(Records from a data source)
*****
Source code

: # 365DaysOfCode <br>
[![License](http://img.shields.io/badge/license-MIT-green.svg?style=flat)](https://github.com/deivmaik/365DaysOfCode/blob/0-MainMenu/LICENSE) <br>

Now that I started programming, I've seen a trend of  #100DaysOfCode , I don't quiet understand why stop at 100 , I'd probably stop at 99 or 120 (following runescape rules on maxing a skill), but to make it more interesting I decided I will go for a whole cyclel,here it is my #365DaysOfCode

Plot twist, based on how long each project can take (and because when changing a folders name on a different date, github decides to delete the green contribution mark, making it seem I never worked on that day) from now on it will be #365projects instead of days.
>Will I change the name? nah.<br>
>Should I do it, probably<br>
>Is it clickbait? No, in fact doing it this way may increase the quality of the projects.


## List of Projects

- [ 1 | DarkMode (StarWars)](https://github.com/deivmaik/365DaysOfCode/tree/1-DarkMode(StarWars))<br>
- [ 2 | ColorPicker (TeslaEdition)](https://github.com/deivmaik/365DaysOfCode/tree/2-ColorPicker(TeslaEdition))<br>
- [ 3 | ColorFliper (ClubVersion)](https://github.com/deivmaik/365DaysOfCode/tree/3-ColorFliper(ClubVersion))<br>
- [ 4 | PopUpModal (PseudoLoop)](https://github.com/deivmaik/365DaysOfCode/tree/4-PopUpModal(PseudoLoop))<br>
*****
**Exercise:**
Return a copy of every line in the records that includes the string "tree".

**Written solution:**
- [ 1 | DarkMode (StarWars)](https://github.com/deivmaik/365DaysOfCode/tree/1-DarkMode(StarWars))<br>
- [ 2 | ColorPicker (TeslaEdition)](https://github.com/deivmaik/365DaysOfCode/tree/2-ColorPicker(TeslaEdition))<br>
- [ 3 | ColorFliper (ClubVersion)](https://github.com/deivmaik/365DaysOfCode/tree/3-ColorFliper(ClubVersion))<br>
- [ 4 | PopUpModal (PseudoLoop)](https://github.com/deivmaik/365DaysOfCode/tree/4-PopUpModal(PseudoLoop))<br>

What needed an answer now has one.